Риз по-прежнему считал замечательным, что Картер так блестяще себя проявил. Мать их умерла вскоре после рождения Картера, и священник убедил отца отдать грудного ребенка чужим людям. Церковь устроила Картера в белую семью в Нью-Йорке. А Роуз уехала жить к бабушке. Риз же был достаточно большим, чтобы ходить в школу и самостоятельно принимать решения, и когда отец спросил его, не желает ли он тоже уехать, Риз ответил «нет». Так он остался и присматривал за Роем. По его мнению, именно это и делал, пусть даже ему было всего лишь около шести лет.
Годы спустя, когда Рой вытащил упирающегося Картера из семейства нью-йоркских Маршаллов, Риз не мог уразуметь, какой в этом был смысл, кроме того, конечно, что Картер был вундеркинд, а Риз просто еще одним индейцем-баскетболистом.

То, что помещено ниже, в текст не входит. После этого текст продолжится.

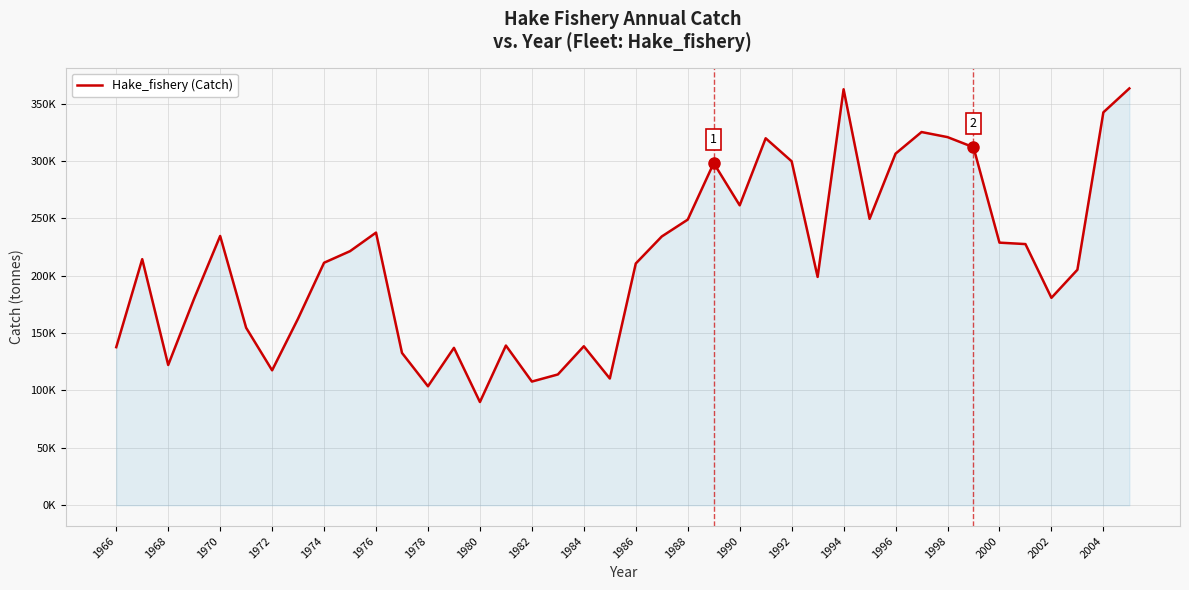

Is this an area chart (filled region under the line)?

Yes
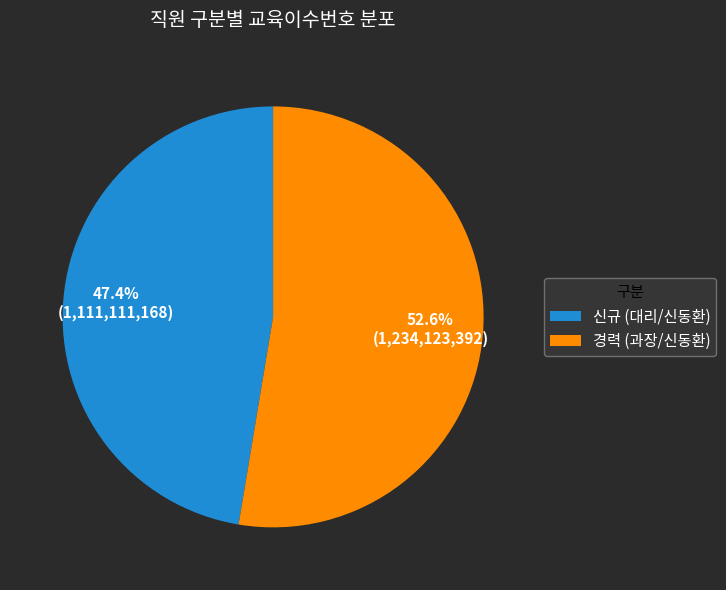

Which category has the smallest portion of the pie?

신규 (대리/신동환)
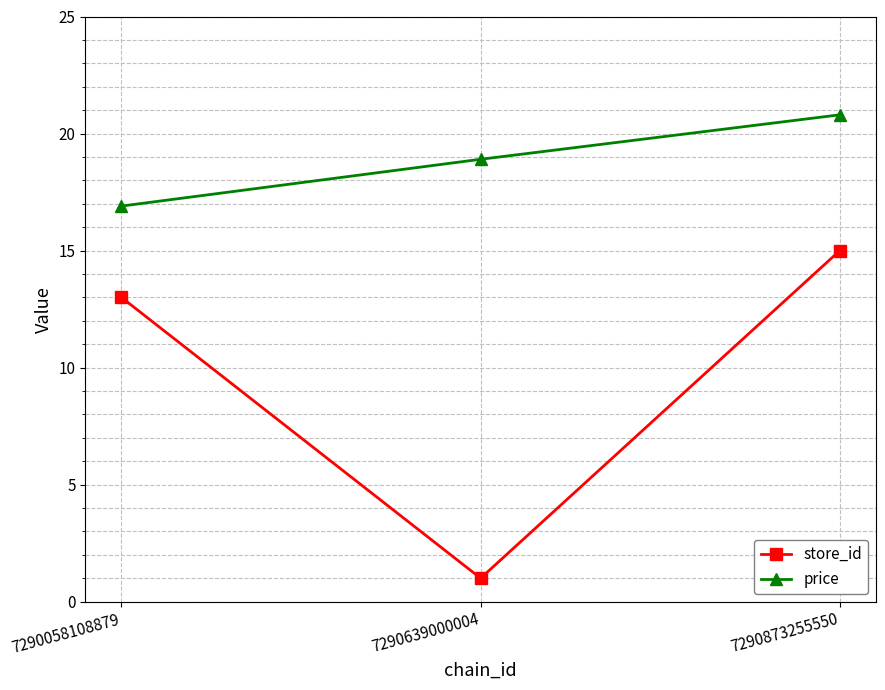

What is the difference between the price values at 7290873255550 and 7290639000004?

1.9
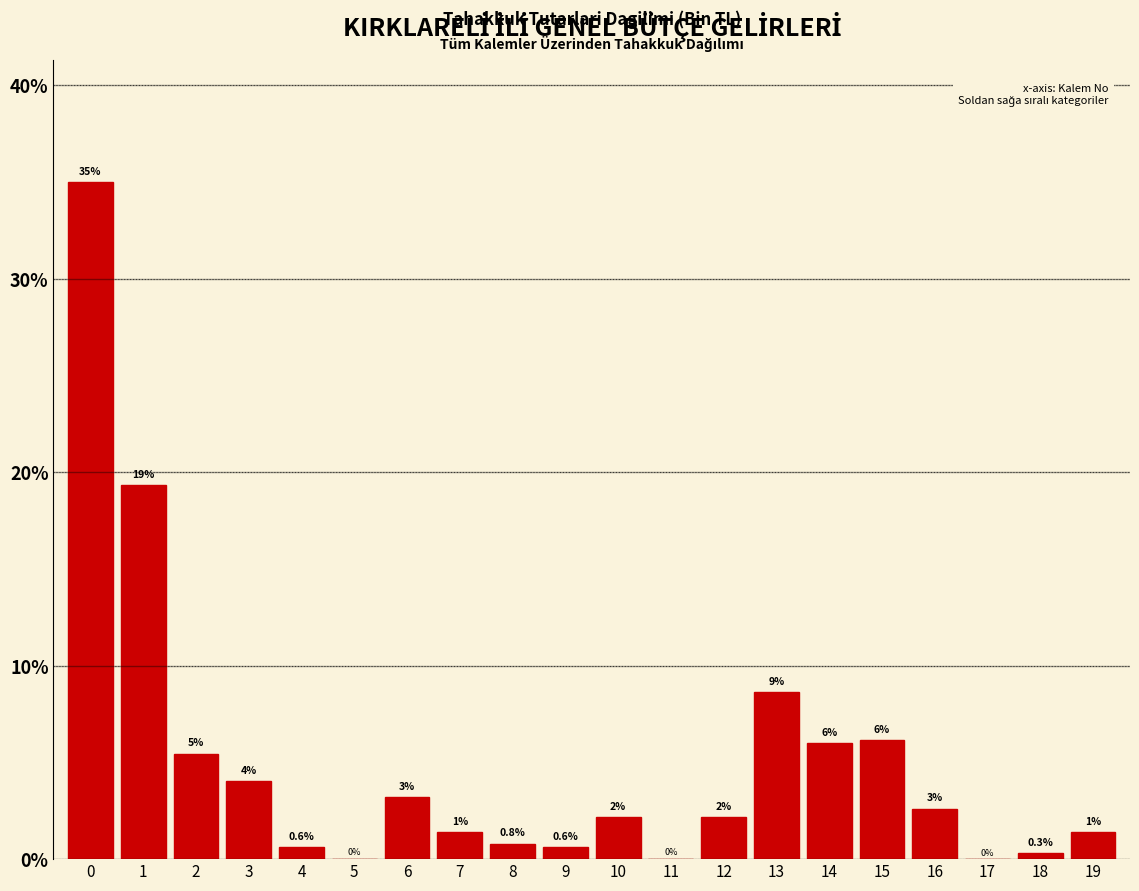

What value does the data have at 16?

2.6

Рой тогда сказал, что очень важно, чтобы Картер знал, кто он такой, а поскольку его задействовали, чтобы протащить через Конгресс Закон о защите индейских детей, он чувствовал себя обязанным проявить активность и решил воспользоваться этим Законом, чтобы вернуть сына. Картер в индейской школе чувствовал себя ужасно, и, со временем, Рой позволил ему закончить частную школу для белых. Но когда Картер поступил в Гарвардский университет, воспользовавшись льготами «коренного американца», упираться он перестал.
И вот теперь он — управляющий казино. «Для него это хорошо» — подумал Риз. Картер отлично смотрится в клубном пиджаке с эмблемой Bad River Sioux, вышитой на нагрудном кармане. Очевидно, он весьма горд тем, чего добился своей работой, и Риз не сомневался, что в своем деле он преуспевает. Его брат был умен и хитер, как лис.
Однако мысль о том, что Старик хотел «нас» удержать в прошлом, по необъяснимой причине, вызывала у Риза возмущение.
— Когда уезжаешь домой? — спросил Картер.
— Еще не знаю.
— Но не раньше, чем мы сыграем один-на-один, — заметил Картер. — Сара говорит, что если я приведу тебя к нам в воскресенье, она устроит семейный обед. В последнее время, честно говоря, она не очень пускала меня домой, но ты можешь помочь мне вернуть ее расположение, да и дети получат море удовольствия, наблюдая как их папа гоняет кегли с дядей.
— А, так ты теперь хочешь поиграть со мной.
— Черт, ты все еще можешь играть, как любитель, разве нет? Ты же не настолько «крутой».